Color is often one of the most important aspects to consider when designing your garden and landscape design. Get some quick tips here.

 

Color is often one of the most important aspects to consider when designing your garden and landscape design. Get some quick tips here.

While size, texture, and maintenance all certainly come into play when planning your landscape design, the color of plants and flowers selected tends to be one of the bigger decisions in planning an outdoor space. Color is known to boost psychological effects.

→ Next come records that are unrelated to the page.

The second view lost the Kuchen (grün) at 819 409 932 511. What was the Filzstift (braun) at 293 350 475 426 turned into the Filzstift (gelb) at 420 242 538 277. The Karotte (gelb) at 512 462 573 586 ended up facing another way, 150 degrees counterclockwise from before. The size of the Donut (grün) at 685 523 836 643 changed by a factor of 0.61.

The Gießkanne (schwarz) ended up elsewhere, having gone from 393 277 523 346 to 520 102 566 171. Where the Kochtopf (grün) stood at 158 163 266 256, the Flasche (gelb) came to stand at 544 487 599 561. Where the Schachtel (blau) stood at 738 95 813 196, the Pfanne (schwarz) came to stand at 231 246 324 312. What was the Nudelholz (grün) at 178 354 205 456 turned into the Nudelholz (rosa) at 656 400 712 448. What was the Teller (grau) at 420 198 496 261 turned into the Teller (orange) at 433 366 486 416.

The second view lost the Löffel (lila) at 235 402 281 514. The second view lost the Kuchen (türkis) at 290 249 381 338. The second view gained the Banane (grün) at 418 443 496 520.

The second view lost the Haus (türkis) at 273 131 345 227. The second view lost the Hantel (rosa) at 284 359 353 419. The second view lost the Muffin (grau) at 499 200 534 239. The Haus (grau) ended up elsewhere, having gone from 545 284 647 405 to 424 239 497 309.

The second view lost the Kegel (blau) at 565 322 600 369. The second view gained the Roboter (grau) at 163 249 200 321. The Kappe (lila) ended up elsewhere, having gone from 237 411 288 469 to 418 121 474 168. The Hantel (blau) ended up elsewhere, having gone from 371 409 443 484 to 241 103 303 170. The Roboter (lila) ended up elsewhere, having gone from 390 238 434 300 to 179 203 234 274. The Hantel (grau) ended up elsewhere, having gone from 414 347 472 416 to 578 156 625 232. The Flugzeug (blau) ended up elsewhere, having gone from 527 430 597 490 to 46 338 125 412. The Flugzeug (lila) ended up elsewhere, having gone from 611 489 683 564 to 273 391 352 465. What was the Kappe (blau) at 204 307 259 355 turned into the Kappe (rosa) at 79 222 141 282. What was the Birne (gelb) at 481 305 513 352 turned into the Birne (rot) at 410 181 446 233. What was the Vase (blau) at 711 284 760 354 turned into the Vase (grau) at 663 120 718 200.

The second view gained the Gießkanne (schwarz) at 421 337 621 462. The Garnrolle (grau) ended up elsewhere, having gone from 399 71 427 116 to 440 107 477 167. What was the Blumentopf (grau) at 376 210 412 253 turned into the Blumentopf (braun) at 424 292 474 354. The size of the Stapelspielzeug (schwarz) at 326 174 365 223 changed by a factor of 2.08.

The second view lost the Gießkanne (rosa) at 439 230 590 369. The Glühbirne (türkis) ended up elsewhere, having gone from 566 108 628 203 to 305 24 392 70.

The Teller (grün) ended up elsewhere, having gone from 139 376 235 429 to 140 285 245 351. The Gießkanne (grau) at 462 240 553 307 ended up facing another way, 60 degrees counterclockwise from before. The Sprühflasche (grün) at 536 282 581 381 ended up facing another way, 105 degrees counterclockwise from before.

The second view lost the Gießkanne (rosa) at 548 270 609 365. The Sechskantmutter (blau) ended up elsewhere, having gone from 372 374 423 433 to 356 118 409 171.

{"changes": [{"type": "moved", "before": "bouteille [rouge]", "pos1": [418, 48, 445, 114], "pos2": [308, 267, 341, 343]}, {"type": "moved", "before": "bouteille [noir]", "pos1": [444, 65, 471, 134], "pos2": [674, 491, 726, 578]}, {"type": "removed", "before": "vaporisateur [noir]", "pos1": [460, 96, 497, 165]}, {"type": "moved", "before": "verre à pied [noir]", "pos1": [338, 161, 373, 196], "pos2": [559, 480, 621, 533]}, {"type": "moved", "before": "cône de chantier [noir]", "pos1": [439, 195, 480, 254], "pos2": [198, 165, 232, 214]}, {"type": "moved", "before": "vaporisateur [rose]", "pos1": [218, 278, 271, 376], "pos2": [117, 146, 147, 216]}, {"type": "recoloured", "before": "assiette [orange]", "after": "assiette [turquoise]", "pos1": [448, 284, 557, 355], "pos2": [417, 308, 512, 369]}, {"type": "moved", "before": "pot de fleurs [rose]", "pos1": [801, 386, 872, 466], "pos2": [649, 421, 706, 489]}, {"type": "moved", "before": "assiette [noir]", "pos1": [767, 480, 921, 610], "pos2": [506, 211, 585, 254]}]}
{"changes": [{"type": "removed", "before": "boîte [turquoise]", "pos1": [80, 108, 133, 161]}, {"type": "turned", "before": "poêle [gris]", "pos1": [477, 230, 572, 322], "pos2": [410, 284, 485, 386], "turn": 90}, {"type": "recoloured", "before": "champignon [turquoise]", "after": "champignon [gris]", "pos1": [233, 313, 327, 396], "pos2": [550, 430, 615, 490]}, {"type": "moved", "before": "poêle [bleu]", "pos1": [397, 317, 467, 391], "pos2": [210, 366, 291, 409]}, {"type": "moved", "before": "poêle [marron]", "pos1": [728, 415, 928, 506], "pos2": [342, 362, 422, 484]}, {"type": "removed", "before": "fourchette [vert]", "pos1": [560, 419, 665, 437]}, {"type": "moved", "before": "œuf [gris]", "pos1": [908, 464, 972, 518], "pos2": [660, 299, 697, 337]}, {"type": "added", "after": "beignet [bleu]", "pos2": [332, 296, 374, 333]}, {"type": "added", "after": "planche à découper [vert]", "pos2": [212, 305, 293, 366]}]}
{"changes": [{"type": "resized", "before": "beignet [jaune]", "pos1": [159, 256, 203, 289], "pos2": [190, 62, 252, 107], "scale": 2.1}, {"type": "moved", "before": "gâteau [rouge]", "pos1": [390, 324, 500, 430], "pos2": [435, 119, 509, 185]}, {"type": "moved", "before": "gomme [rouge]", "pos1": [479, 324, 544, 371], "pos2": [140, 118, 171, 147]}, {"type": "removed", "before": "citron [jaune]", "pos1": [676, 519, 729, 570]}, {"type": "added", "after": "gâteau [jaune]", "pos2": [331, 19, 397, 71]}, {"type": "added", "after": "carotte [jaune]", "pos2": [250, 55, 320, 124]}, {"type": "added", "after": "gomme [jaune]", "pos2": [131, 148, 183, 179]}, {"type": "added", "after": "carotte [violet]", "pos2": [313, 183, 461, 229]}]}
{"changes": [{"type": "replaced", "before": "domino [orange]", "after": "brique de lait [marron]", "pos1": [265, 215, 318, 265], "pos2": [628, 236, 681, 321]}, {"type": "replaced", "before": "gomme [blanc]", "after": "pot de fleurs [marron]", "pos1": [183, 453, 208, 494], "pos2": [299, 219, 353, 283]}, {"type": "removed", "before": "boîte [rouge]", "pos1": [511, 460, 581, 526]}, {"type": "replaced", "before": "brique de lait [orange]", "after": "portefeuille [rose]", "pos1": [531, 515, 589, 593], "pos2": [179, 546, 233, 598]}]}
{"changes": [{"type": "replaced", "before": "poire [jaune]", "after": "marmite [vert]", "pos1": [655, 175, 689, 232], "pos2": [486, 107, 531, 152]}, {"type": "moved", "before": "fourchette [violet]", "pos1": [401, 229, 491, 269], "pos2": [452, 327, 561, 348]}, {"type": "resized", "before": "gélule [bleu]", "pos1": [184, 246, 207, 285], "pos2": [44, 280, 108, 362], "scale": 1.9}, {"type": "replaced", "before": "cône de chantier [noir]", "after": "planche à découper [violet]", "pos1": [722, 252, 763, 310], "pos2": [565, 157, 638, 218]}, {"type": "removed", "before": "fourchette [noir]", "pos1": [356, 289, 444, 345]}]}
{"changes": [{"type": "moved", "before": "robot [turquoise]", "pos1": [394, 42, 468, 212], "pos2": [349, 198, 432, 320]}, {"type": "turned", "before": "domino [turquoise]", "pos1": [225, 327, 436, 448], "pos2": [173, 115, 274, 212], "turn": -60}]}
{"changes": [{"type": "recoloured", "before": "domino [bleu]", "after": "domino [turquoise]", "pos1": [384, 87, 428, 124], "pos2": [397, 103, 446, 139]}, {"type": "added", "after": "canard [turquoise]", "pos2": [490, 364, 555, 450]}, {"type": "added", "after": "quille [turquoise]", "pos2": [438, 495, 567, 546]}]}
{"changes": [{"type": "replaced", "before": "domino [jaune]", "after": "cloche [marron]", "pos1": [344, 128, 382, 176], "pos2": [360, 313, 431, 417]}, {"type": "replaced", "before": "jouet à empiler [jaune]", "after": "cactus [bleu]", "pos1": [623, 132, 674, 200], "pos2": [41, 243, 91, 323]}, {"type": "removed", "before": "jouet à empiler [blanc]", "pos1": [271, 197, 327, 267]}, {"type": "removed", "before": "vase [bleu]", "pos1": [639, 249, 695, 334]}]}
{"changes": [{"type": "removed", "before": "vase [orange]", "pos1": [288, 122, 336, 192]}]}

Stick with plants in green hues for a natural, nature-like feel. Blues and purples have a calming effect while flowers in red and yellow hues can provide a cheerful, energy boost. White flowers can also brighten up darker, shaded garden spaces.

Get inspired

When planning your garden design, try picking out one or two of your favorite flowers as the inspiration starting point. Build the rest of the color scheme around these.

Pick a color scheme

Decide if you want a garden with a monochromatic color scheme with flowers in similar shades, a garden with one main color and a few accent colors, or a colorful garden with a variety of hues.

Repetition

Repeat your favorite flower color throughout the yard in several different spots to add some variety and keep your eyes moving visually. Repeating a color three or four times throughout the outdoor space will make it feel more cohesive and bring the look together.

Consider the seasons

While it’s common to prepare a garden in spring and summer, make sure to consider how the plants will look throughout all the seasons. Do some flowers only have short blooms? How do those plants look when they aren’t flowering? Do things die off in winter? Some ornamental grasses look very sculptural in the winter months while evergreens can add a much needed color boost from late fall to early spring while other plants are dormant.

Putting just a little bit of thought into your color choices early on can make a big difference for your garden plans.